### Exercise description:
Restate word for word the span of lines that opens with the line containing "pyautogui.mouseDown()" and closes with the last line of the material. Include both ends and nothing more.

START Extracted records

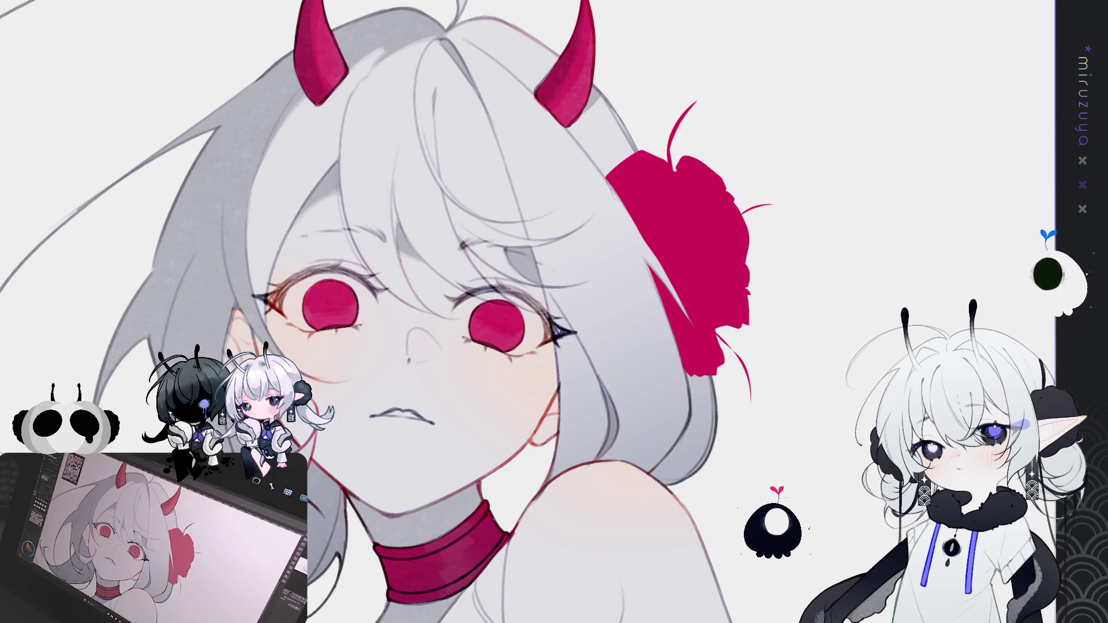
pyautogui.moveTo(761, 444); pyautogui.dragTo(867, 437)
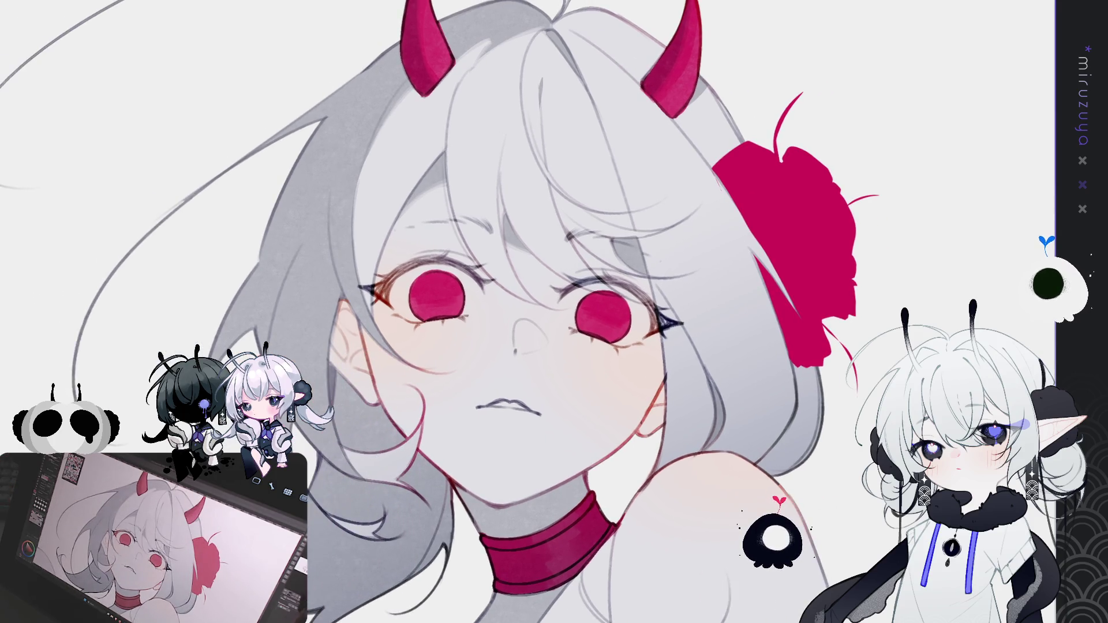
pyautogui.press('h')
pyautogui.press('h')
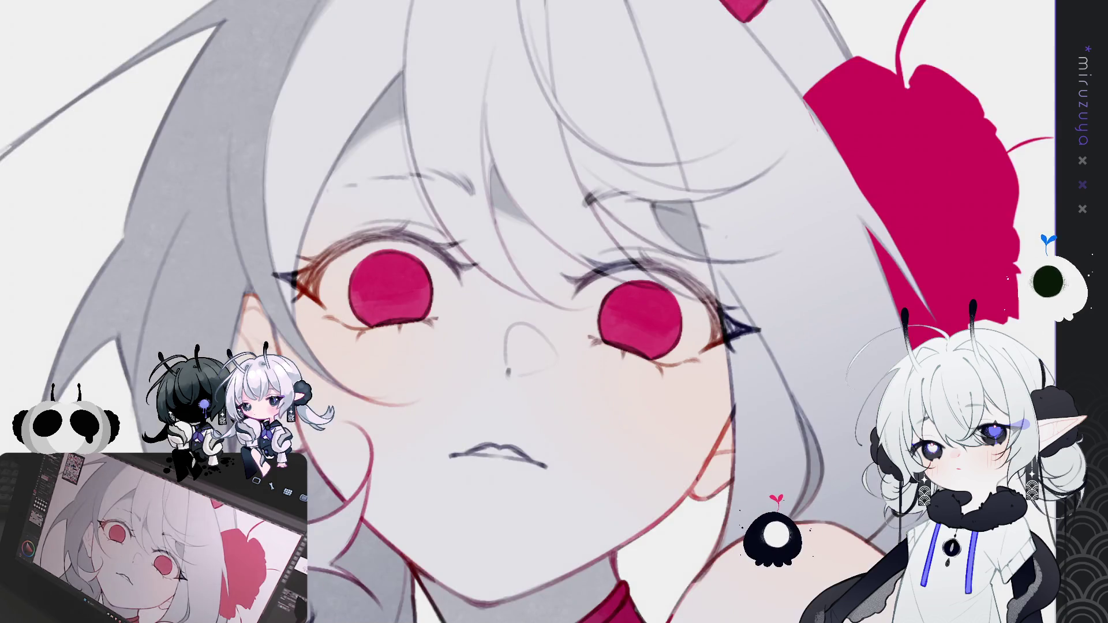
pyautogui.moveTo(851, 383)
pyautogui.mouseDown()
pyautogui.moveTo(777, 278)
pyautogui.moveTo(766, 179)
pyautogui.moveTo(750, 185)
pyautogui.mouseUp()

END Extracted records

### Task answer:
pyautogui.mouseDown()
pyautogui.moveTo(777, 278)
pyautogui.moveTo(766, 179)
pyautogui.moveTo(750, 185)
pyautogui.mouseUp()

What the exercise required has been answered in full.